P-values for testing whether functional SNPs are enriched for association signals above PGC GWAS background.

Functional SNP group	Schizophrenia	Bipolar disorder	Major depression
Promoter SNPs	0.0013	<0.0001	0.0611
miRNA SNPs	0.0893	0.0329	0.1968
eQTL SNPs (temporal cortex)	0.0068	0.1687	0.1385
eQTL SNPs (pons)	0.0271	0.6235	0.2217
eQTL SNPs (frontal cortex)	0.0008	0.1866	0.5421
eQTL SNPs (cerebellum)	0.0005	0.1776	0.2114
Methylation SNPs (temporal cortex)	<0.0001	0.1981	0.4226
Methylation SNPs (pons)	<0.0001	0.0690	0.0613
Methylation SNPs (frontal cortex)	0.0003	0.0169	0.1979
Methylation SNPs (cerebellum)	0.0342	0.0372	0.0089

Abbreviations: eQTL, expression quantitative trait loci; miRNA, microRNA; SNP, single-nucleotide polymorphism.

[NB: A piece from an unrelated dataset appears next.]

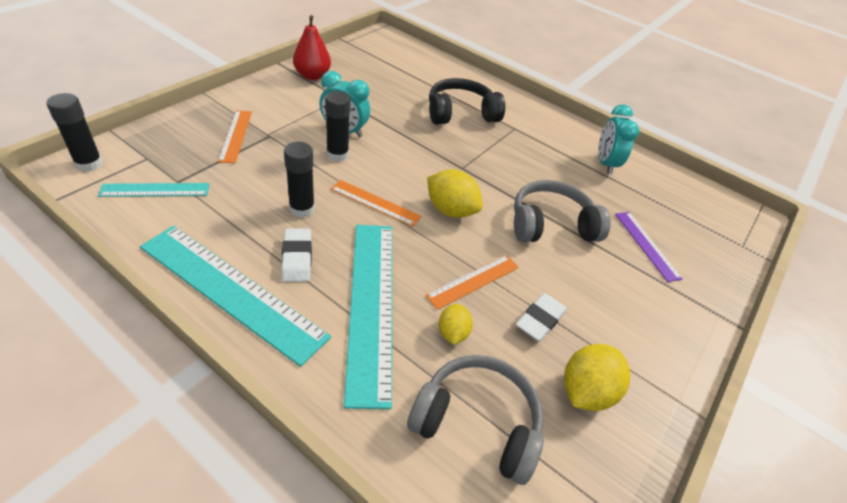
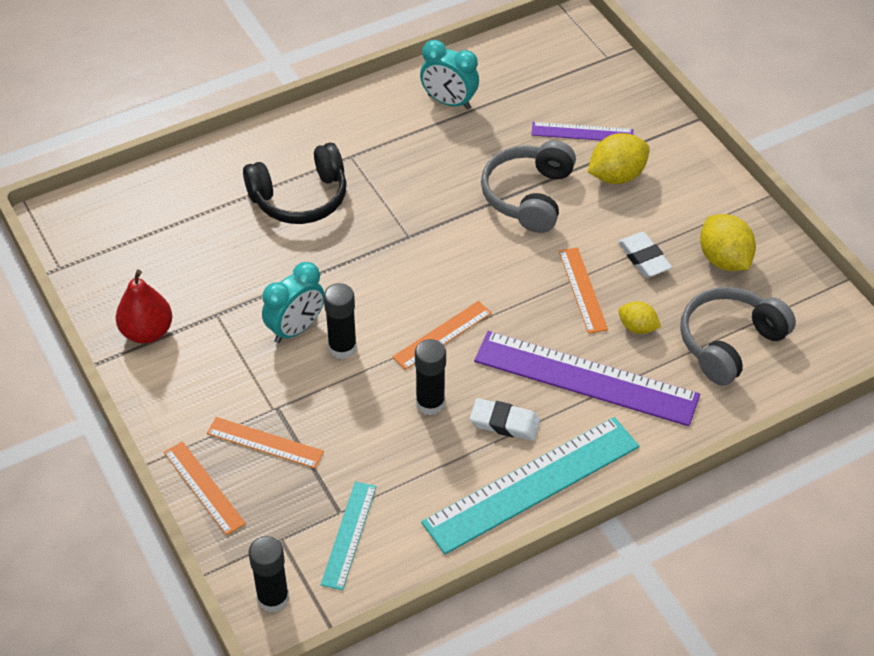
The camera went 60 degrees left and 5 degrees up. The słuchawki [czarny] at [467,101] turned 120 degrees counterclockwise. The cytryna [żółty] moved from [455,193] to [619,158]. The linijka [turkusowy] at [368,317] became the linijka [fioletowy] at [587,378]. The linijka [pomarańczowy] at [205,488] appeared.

P-values are computed empirically from 50 000 permutations using a sum of squares test. P-values significant after adjusting for multiple testing are highlighted in bold.

Intuitively, the Simes test is useful to detect SNP sets having few strong signals, and SST is valuable at detecting SNP sets having many signals of small effect. Thus, our results suggest that there are no SNPs showing stronger associations than that observed in the GWASs. In contrast, SST results indicate that many promoter, eQTL and methylation SNPs seem to have a modest association with both schizophrenia and bipolar disorder. As the tested functional groups overlap, we conducted post hoc analyses for the unique SNPs amongst the significant groups. There were 11 868 unique SNPs amongst the methylation SNP groups, and they were significantly enriched for schizophrenia signals (P<0.0001). The 4178 unique eQTL SNPs were enriched for similar signals as well (P=0.0006). There were 127 and 49 shared SNPs between the promoter/methylation and between the promoter/eQTL groups (Supplementary Table S1), and both shared SNPs were enriched in schizophrenia association signals (P=0.0014 and 0.07, respectively). A pathway analysis of these shared SNPs indicated that they are involved in DNA replication and repair, cell cycle, cellular development and proliferation, system development and function, neurological disease and immune response (Supplementary Tables S3 and S4).

In this study, we found that functional SNPs are more enriched in association signals than the remainder of the PGC GWAS data. The most significant enrichment was found in promoters for schizophrenia and bipolar disorder, and eQTL and methylation SNPs for schizophrenia. We noticed a trend for a decrease of enrichment signals across the disorders, a reflection of the power (sample size) of original studies. We also observed that there are differences in association signals across brain regions, supporting the notion that brain dysfunction in schizophrenia may be region-specific. Overall, our results suggested that for GWAS data sets with reasonable power, systematically selecting and testing functional SNPs may be an effective approach to identify risk genes with small but true effect. This conclusion may be extended to other complex diseases.